Ilya Kaminsky: “Deaf Republic” opens when a deaf boy is shot by a soldier from an invading army in a public square. The whole community decides to protest this murder by refusing to hear the authorities. The townspeople coordinate with each other by sign language. In the midst of this violence, people still fall in love, laugh, make children.
I grew up watching the collapse of USSR and the war in Transnistria—Russia’s first so-called “humanitarian aid” campaign, which was very similar to the current war in Ukraine, though less well publicized. Then I came to USA, where for 12 years I have lived only 8 miles from US/Mexico border. It was not unusual to have your car stopped and searched for people trying to cross the border, or to see people being taken away in ICE vans. And of course the police brutality against Black and brown people has been such a hugely visible and important issue, finally, in the past few years.
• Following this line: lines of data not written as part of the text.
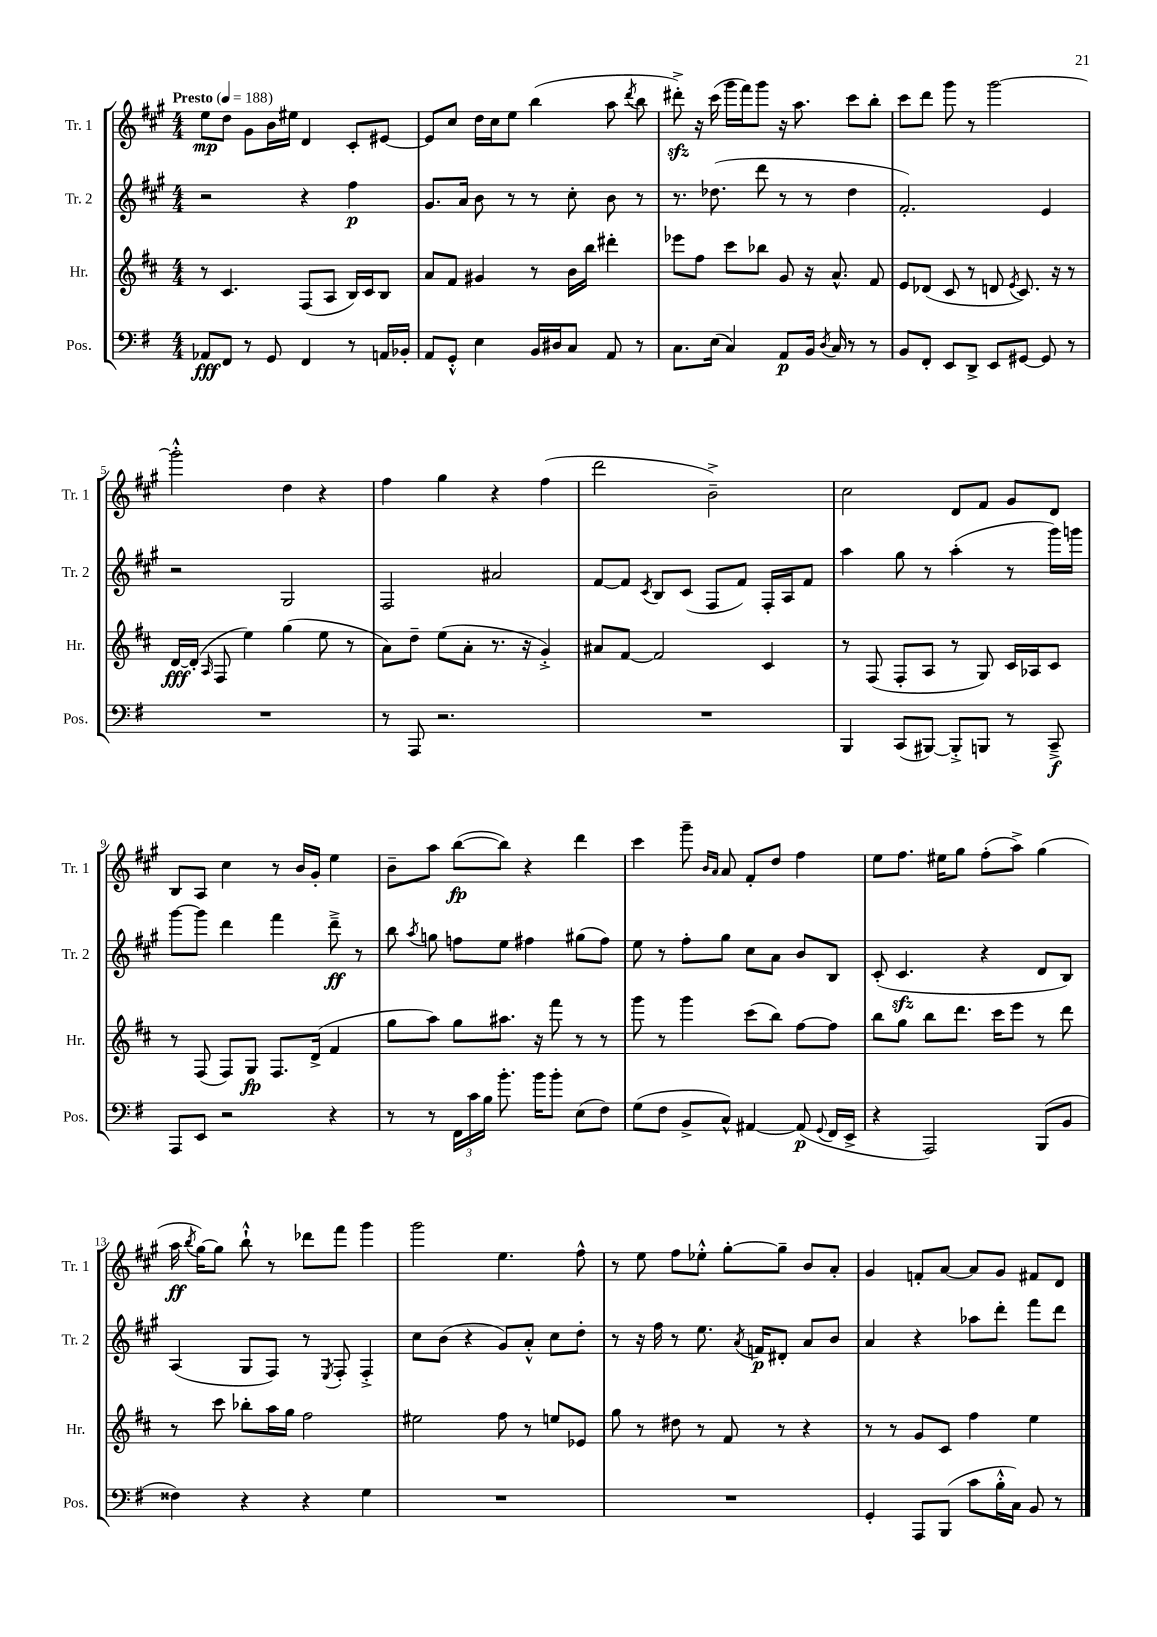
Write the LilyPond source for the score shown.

<<
\new StaffGroup <<
\new Staff = "s0" \with { instrumentName = "Tr. 1" shortInstrumentName = "Tr. 1" } {
    \clef treble \key a \major \numericTimeSignature \time 4/4 \tempo "Presto" 4 = 188
    \autoBeamOff e''8[\mp d''8] gis'8[ b'16 eis''16] d'4 cis'8[-. eis'8]~ |
    eis'8[ cis''8] d''16[ cis''16 e''8] b''4( a''8 \acciaccatura { d'''8 } b''8 |
    dis'''8-.->\sfz) r16 cis'''16( gis'''16[ fis'''16) gis'''8] r16 a''8. cis'''8[ b''8]-. |
    cis'''8[ d'''8] gis'''8 r8 gis'''2~ |
    gis'''2-.-^ d''4 r4 |
    fis''4 gis''4 r4 fis''4( |
    d'''2 b'2--->) |
    cis''2 d'8[ fis'8] gis'8[ d'8] |
    b8[ a8] cis''4 r8 b'16[ gis'16]-. e''4 |
    b'8[-- a''8] b''8[~\fp( b''8]) r4 d'''4 |
    cis'''4 gis'''8-- \grace { b'16[ a'16] } a'8 fis'8[-. d''8] fis''4 |
    e''8[ fis''8.] eis''16[ gis''8] fis''8[-.( a''8]->) gis''4( |
    a''16\ff \acciaccatura { b''8 } gis''16[~) gis''8] b''8-!-^ r8 des'''8[ fis'''8] gis'''4 |
    gis'''2 e''4. fis''8-^ |
    r8 e''8 fis''8[ ees''8]-.-^ gis''8[~-. gis''8]-- b'8[ a'8]-. |
    gis'4 f'8[-. a'8]~ a'8[ gis'8] fis'8[ d'8] \bar "|." |
}
\new Staff = "s1" \with { instrumentName = "Tr. 2" shortInstrumentName = "Tr. 2" } {
    \clef treble \key a \major \numericTimeSignature \time 4/4
    \autoBeamOff r2 r4 fis''4\p |
    gis'8.[ a'16] b'8 r8 r8 cis''8-. b'8 r8 |
    r8. des''8.( d'''8 r8 r8 des''4 |
    fis'2.-.) e'4 |
    r2 gis2 |
    fis2 ais'2 |
    fis'8[~ fis'8] \acciaccatura { cis'8 } b8[ cis'8]( fis8[ fis'8]) fis16[-. a16 fis'8] |
    a''4 gis''8 r8 a''4-.( r8 gis'''16[) g'''16] |
    gis'''8[~ gis'''8] d'''4 fis'''4 d'''8--->\ff r8 |
    b''8 \acciaccatura { a''8 } g''8 f''8[ e''8] fis''4 gis''8[( fis''8]) |
    e''8 r8 fis''8[-. gis''8] cis''8[ a'8] b'8[ b8] |
    cis'8-.( cis'4.\sfz r4 d'8[ b8]) |
    a4( gis8[ fis8]) r8 \acciaccatura { e8 } fis8-. fis4-.-> |
    cis''8[ b'8]( r4 gis'8[) a'8]-.-^ cis''8[ d''8]-. |
    r8 r16 fis''16 r8 e''8. \acciaccatura { a'8 } f'16[\p dis'8]-. a'8[ b'8] |
    a'4 r4 aes''8[ d'''8]-. fis'''8[ d'''8] \bar "|." |
}
\new Staff = "s2" \with { instrumentName = "Hr." shortInstrumentName = "Hr." } {
    \clef treble \key d \major \numericTimeSignature \time 4/4
    \autoBeamOff r8 cis'4. fis8[( a8] b16[) cis'16 b8] |
    a'8[ fis'8] gis'4 r8 b'16[ b''16] dis'''4-. |
    ees'''8[ fis''8] cis'''8[ bes''8] g'8 r16 a'8.-^ fis'8 |
    e'8[ des'8]( cis'8 r8 d'8 \acciaccatura { e'8 } cis'8.) r16 r8 |
    d'16[~\fff d'16]-.( \grace { a16 } fis8 e''4) g''4( e''8 r8 |
    a'8[) d''8]-- e''8[( a'8]-. r8. r16 g'4-.->) |
    ais'8[ fis'8]~ fis'2 cis'4 |
    r8 fis8( fis8[-. a8] r8 g8) cis'16[ aes16 cis'8] |
    r8 fis8( fis8[) g8]\fp fis8.[ d'16]->( fis'4 |
    g''8[ a''8]) g''8[ ais''8.] r16 fis'''8 r8 r8 |
    g'''8 r8 g'''4 cis'''8[( b''8]) fis''8[~ fis''8] |
    b''8[ g''8] b''8[ d'''8.] cis'''16[ e'''8] r8 d'''8 |
    r8 cis'''8 bes''8[-. a''16 g''16] fis''2 |
    eis''2 fis''8 r8 e''8[ ees'8] |
    g''8 r8 dis''8 r8 fis'8 r8 r4 |
    r8 r8 g'8[ cis'8] fis''4 e''4 \bar "|." |
}
\new Staff = "s3" \with { instrumentName = "Pos." shortInstrumentName = "Pos." } {
    \clef bass \key g \major \numericTimeSignature \time 4/4
    \autoBeamOff aes,8[\fff fis,8] r8 g,8 fis,4 r8 a,16[ bes,16]-. |
    a,8[ g,8]-.-^ e4 b,16[ dis16 c8] a,8 r8 |
    c8.[ e16]( c4) a,8[\p b,16] \acciaccatura { d8 } c16 r8 r8 |
    b,8[ fis,8]-. e,8[ d,8]-> e,8[ gis,8]~ gis,8 r8 |
    R1 |
    r8 a,,8 r2. |
    R1 |
    b,,4 c,8[( bis,,8]~) bis,,8[-.-> b,,8] r8 c,8--->\f |
    a,,8[ e,8] r2 r4 |
    r8 r8 \tuplet 3/2 { fis,16[ c'16 b16] } b'8.-. b'16[ b'8]-. e8[( fis8]) |
    g8[( fis8] b,8[-> c8]-^) ais,4~ ais,8\p( \appoggiatura { g,8 } fis,16[ e,16]-> |
    r4 a,,2) b,,8[( b,8] |
    fisis4) r4 r4 g4 |
    R1 |
    R1 |
    g,4-. a,,8[ b,,8]( c'8[ b16-.-^ c16]) b,8 r8 \bar "|." |
}
>>
>>
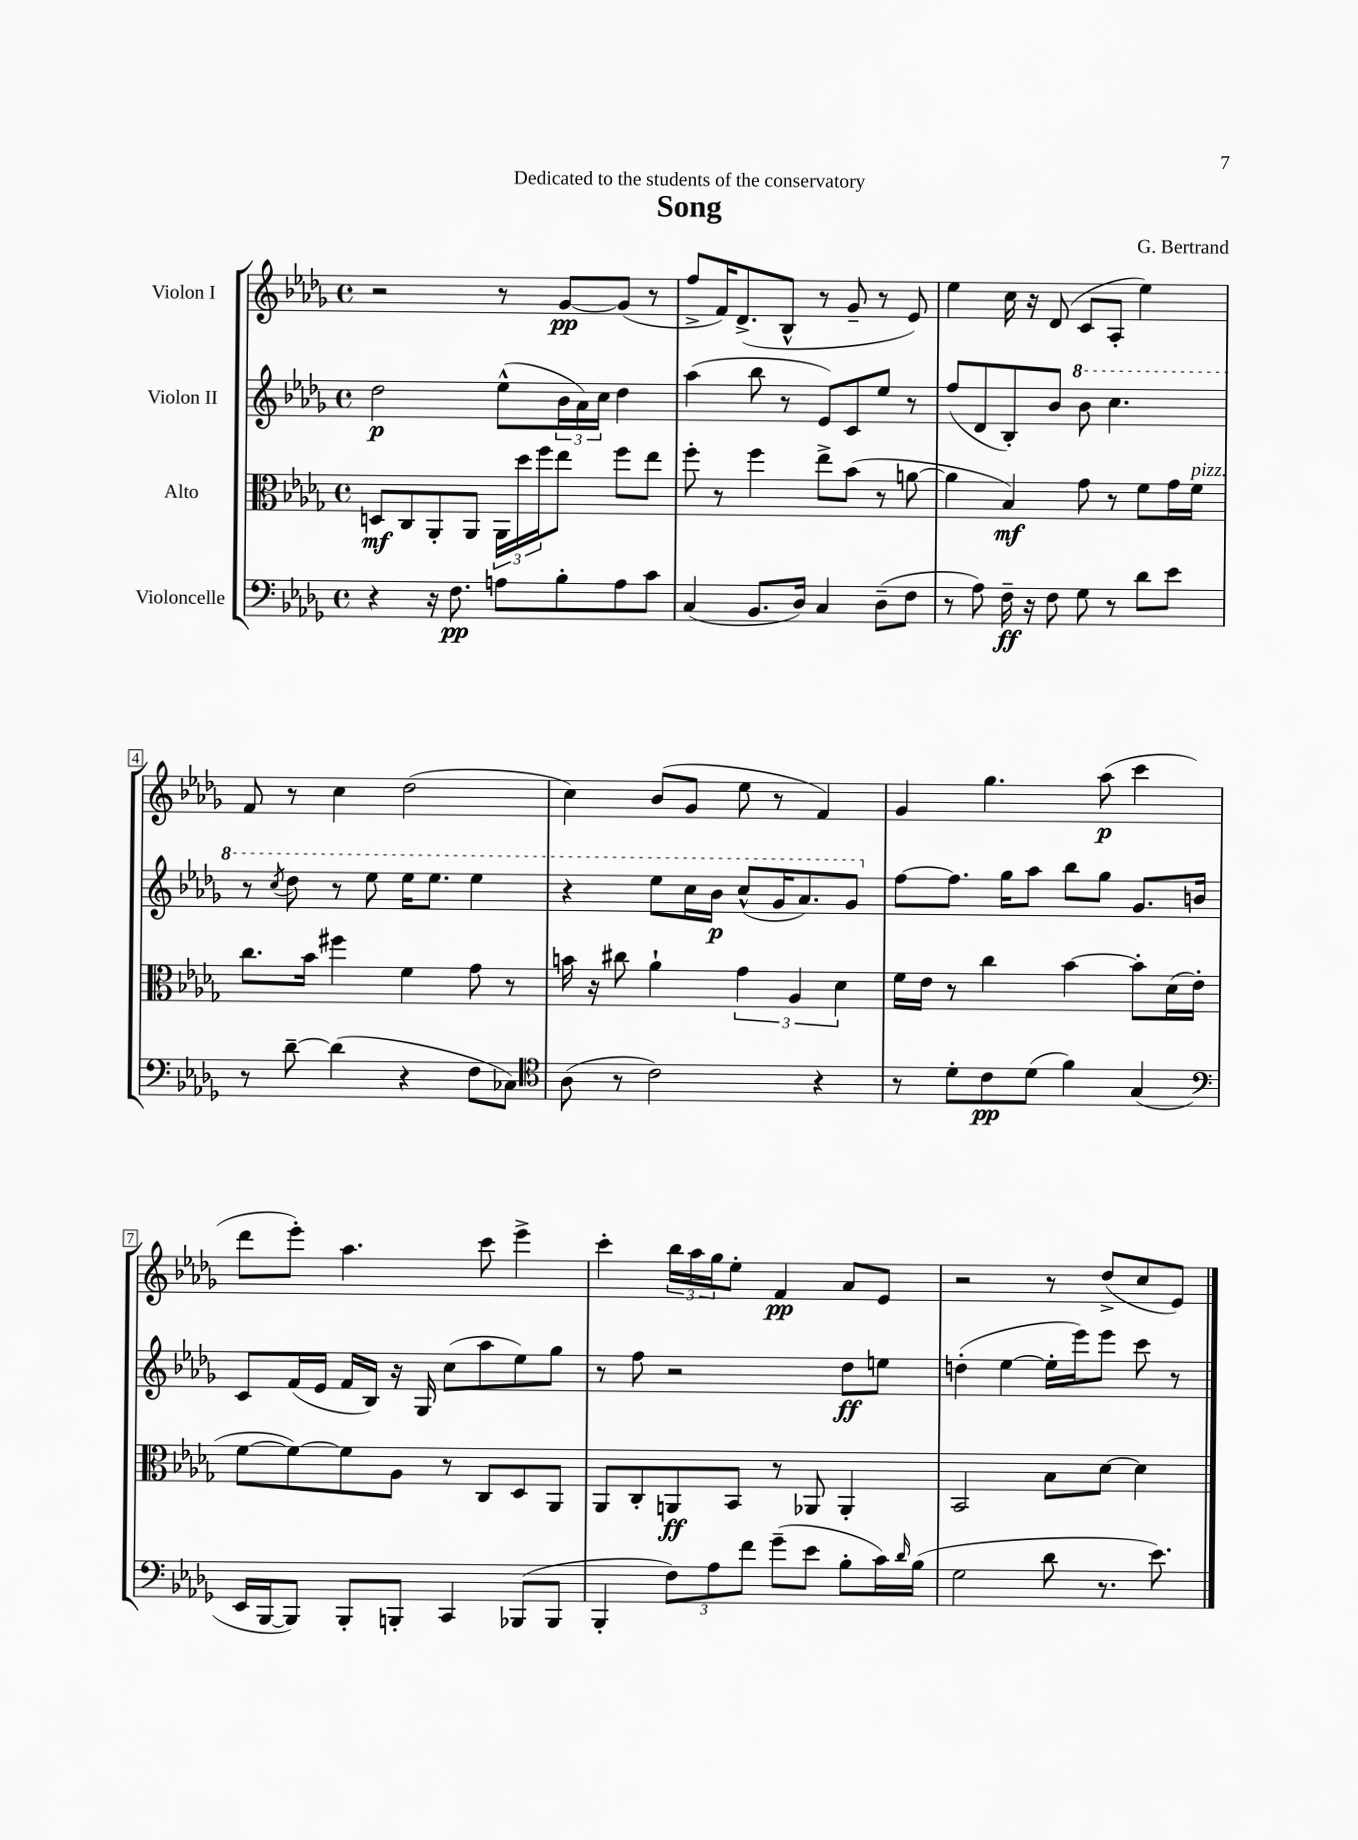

So, as the author, a living human, I couldn’t help but notice certain similarities between images of violence caused by this empire—violence taking place here in this country—and images of violence in Eastern Europe. And at the same time, there is happiness. People fall in love, laugh, make children.
Beginning with the poem “We Lived Happily During the War,” which is heavy with irony about the greatness of our capitalist nation, shows a different kind of so-called happiness, the happiness of living with our backs turned—ignorant bliss. The poem is meant to serve as a wake-up call; to prevent people from reading “Deaf Republic” as a tragedy of elsewhere. Deaf Republics, with their hopes, protests, and complicities, are everywhere. We live in the Deaf Republic.